Exercise material:
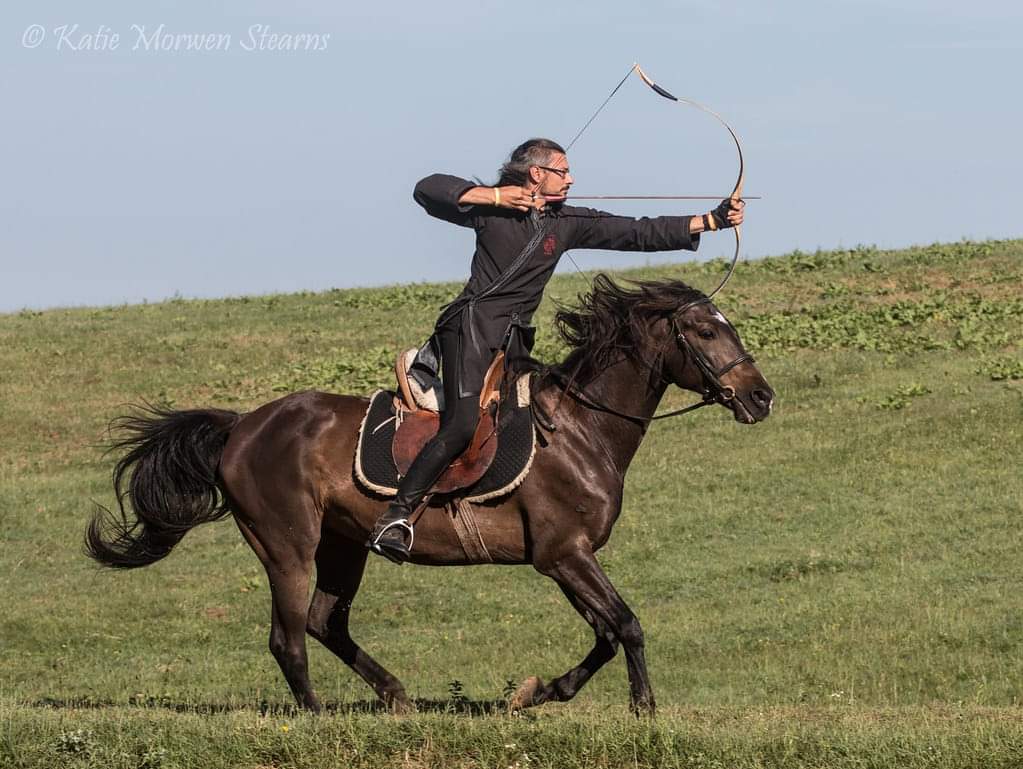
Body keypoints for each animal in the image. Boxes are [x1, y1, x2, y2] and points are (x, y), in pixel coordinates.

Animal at [85, 276, 773, 715]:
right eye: (706, 332)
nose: (761, 398)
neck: (581, 429)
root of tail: (241, 426)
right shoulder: (563, 554)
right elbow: (626, 624)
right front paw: (643, 706)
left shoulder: (564, 560)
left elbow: (605, 633)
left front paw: (537, 693)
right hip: (287, 545)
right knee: (289, 636)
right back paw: (313, 716)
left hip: (343, 544)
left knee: (324, 621)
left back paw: (396, 696)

Your instructions:
The records must be restated word for word, apart from any images.

Task answer:
Body keypoints for each animal in the image. Boxes are [x1, y1, x2, y2] and points are (x, y), in pixel coordinates.

Animal at [85, 276, 773, 715]:
right eye: (706, 332)
nose: (761, 398)
neck: (581, 429)
root of tail: (241, 426)
right shoulder: (563, 554)
right elbow: (626, 624)
right front paw: (643, 706)
left shoulder: (564, 560)
left elbow: (605, 633)
left front paw: (537, 693)
right hip: (287, 545)
right knee: (289, 636)
right back paw: (313, 716)
left hip: (343, 544)
left knee: (324, 621)
left back paw: (396, 696)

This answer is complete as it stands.